• DATA FOR THIS EXERCISE:
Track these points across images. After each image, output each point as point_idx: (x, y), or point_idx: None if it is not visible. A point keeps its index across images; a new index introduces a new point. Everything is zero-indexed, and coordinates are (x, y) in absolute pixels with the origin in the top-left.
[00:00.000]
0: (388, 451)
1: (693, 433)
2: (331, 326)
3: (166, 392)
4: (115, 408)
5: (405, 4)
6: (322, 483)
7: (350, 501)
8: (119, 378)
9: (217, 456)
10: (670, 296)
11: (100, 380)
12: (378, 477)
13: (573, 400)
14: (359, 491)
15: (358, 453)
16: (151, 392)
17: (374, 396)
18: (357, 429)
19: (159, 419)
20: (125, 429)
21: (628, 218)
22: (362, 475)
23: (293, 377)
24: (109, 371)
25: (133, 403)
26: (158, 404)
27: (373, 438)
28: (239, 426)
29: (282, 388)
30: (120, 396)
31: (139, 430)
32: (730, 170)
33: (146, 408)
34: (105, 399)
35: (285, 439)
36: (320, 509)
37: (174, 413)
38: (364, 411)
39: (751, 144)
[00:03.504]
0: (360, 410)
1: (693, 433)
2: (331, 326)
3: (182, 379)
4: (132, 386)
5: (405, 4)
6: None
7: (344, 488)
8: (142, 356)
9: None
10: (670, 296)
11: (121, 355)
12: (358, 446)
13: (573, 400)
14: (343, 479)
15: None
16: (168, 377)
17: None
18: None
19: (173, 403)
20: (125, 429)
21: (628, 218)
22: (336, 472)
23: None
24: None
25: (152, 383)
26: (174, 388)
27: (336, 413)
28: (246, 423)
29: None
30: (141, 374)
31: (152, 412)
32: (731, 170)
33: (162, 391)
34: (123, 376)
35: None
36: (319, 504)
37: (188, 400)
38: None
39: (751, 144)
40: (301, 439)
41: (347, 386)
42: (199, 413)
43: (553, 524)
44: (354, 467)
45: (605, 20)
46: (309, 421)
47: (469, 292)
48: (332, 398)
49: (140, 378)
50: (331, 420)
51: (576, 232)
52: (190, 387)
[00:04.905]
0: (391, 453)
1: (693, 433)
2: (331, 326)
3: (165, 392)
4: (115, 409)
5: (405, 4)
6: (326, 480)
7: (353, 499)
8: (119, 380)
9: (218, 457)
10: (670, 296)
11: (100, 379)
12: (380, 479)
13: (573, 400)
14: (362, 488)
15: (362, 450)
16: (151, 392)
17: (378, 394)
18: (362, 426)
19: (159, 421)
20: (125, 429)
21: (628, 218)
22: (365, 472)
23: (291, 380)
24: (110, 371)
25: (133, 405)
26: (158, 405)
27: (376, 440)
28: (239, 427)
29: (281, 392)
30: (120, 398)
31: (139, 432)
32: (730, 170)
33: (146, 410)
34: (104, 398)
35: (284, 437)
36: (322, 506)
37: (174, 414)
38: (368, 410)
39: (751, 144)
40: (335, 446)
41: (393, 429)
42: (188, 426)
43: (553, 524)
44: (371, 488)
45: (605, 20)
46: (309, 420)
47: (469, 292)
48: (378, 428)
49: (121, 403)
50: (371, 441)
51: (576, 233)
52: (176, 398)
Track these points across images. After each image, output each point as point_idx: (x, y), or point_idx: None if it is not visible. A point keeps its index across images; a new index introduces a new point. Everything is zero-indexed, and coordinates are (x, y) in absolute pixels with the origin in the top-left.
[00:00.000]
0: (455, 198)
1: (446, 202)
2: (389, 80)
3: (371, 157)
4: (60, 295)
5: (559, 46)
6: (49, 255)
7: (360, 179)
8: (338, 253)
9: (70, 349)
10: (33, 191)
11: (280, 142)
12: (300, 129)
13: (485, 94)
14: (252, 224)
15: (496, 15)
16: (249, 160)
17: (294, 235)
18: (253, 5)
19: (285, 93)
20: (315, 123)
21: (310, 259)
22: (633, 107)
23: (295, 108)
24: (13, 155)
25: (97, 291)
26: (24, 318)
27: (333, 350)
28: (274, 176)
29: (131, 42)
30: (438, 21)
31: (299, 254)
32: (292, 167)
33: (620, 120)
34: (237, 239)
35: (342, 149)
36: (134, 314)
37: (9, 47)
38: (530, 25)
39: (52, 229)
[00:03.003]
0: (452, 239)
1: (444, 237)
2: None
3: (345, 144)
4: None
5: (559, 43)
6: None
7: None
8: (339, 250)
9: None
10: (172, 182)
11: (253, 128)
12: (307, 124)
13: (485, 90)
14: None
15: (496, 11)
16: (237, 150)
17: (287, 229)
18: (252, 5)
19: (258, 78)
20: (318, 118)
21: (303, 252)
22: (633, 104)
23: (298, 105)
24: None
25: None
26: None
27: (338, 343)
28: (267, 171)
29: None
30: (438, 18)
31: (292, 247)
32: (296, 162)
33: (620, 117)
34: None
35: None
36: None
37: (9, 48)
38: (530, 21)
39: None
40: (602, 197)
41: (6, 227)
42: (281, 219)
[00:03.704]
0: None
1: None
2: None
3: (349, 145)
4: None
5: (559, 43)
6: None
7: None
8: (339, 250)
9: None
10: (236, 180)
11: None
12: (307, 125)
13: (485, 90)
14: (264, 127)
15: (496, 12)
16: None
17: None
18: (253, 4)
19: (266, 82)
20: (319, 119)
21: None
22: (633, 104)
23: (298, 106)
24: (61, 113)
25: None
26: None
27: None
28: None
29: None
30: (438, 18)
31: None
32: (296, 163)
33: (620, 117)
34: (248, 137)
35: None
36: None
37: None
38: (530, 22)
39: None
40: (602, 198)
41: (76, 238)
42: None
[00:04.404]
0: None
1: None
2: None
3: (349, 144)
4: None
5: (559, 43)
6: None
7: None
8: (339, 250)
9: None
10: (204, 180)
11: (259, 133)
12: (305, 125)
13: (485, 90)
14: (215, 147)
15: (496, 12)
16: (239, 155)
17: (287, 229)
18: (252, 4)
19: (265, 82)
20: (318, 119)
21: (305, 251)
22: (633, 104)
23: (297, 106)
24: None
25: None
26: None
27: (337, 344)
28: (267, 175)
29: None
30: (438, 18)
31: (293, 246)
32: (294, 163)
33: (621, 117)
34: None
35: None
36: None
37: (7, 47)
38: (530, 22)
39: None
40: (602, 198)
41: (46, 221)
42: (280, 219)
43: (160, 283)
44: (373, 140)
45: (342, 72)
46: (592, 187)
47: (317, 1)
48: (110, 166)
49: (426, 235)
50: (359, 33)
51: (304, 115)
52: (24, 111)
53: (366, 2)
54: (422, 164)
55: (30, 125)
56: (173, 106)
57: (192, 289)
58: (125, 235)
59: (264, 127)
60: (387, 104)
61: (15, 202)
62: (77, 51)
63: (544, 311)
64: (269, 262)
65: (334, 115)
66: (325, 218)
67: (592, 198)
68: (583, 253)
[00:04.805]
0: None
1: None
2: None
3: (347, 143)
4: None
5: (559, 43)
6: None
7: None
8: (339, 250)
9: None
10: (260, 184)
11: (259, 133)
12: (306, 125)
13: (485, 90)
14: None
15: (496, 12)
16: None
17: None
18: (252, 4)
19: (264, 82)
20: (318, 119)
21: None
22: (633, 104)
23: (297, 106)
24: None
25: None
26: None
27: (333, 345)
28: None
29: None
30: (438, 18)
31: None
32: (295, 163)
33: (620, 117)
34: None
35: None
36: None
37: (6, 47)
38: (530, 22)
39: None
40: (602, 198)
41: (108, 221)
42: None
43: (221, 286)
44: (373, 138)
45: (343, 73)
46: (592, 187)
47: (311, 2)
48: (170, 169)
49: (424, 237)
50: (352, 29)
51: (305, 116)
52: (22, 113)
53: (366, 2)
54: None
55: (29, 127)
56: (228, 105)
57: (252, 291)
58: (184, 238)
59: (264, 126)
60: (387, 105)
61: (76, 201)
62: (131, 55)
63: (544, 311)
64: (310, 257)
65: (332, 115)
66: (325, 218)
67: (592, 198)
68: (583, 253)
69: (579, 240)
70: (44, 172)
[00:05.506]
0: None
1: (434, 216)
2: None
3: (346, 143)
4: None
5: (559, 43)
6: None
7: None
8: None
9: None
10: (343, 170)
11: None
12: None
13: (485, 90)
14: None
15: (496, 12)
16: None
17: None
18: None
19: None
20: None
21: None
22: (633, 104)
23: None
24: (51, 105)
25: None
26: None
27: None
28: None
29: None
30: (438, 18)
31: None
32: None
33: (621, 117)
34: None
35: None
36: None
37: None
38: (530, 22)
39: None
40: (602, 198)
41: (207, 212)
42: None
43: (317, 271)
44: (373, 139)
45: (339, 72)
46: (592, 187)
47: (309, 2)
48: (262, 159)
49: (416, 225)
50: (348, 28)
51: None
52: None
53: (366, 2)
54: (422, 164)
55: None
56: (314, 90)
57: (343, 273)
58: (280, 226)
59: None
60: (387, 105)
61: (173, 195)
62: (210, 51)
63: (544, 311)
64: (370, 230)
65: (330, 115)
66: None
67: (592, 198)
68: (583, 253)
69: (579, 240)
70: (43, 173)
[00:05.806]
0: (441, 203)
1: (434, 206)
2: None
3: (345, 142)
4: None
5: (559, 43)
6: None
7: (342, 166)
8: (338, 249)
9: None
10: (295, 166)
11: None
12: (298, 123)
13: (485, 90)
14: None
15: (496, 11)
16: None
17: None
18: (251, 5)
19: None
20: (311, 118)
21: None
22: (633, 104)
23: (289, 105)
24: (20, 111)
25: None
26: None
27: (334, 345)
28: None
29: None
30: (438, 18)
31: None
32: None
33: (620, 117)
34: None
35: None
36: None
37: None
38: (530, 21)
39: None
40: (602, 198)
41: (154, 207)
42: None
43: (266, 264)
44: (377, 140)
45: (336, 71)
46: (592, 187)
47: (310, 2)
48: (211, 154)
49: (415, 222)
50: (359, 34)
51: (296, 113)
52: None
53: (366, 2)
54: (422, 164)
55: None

• WHAT IS BEING ASKED:
Your job is to print exactly the lines that run from the top of the entries through the line with "52: (190, 387)", and no others.

• ANSWER SPACE:
Track these points across images. After each image, output each point as point_idx: (x, y), or point_idx: None if it is not visible. A point keeps its index across images; a new index introduces a new point. Everything is zero-indexed, and coordinates are (x, y) in absolute pixels with the origin in the top-left.
[00:00.000]
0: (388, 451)
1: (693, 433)
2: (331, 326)
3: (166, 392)
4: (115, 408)
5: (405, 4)
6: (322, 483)
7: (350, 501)
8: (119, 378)
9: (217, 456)
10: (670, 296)
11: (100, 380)
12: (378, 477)
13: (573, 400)
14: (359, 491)
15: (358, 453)
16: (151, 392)
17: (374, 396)
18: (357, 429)
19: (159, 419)
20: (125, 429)
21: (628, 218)
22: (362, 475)
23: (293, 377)
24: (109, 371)
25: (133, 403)
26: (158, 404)
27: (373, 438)
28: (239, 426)
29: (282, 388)
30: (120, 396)
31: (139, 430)
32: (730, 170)
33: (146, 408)
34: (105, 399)
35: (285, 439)
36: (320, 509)
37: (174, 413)
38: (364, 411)
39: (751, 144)
[00:03.504]
0: (360, 410)
1: (693, 433)
2: (331, 326)
3: (182, 379)
4: (132, 386)
5: (405, 4)
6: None
7: (344, 488)
8: (142, 356)
9: None
10: (670, 296)
11: (121, 355)
12: (358, 446)
13: (573, 400)
14: (343, 479)
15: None
16: (168, 377)
17: None
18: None
19: (173, 403)
20: (125, 429)
21: (628, 218)
22: (336, 472)
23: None
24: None
25: (152, 383)
26: (174, 388)
27: (336, 413)
28: (246, 423)
29: None
30: (141, 374)
31: (152, 412)
32: (731, 170)
33: (162, 391)
34: (123, 376)
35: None
36: (319, 504)
37: (188, 400)
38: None
39: (751, 144)
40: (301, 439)
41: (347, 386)
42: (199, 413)
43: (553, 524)
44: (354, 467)
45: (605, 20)
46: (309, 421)
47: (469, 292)
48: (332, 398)
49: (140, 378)
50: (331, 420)
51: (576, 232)
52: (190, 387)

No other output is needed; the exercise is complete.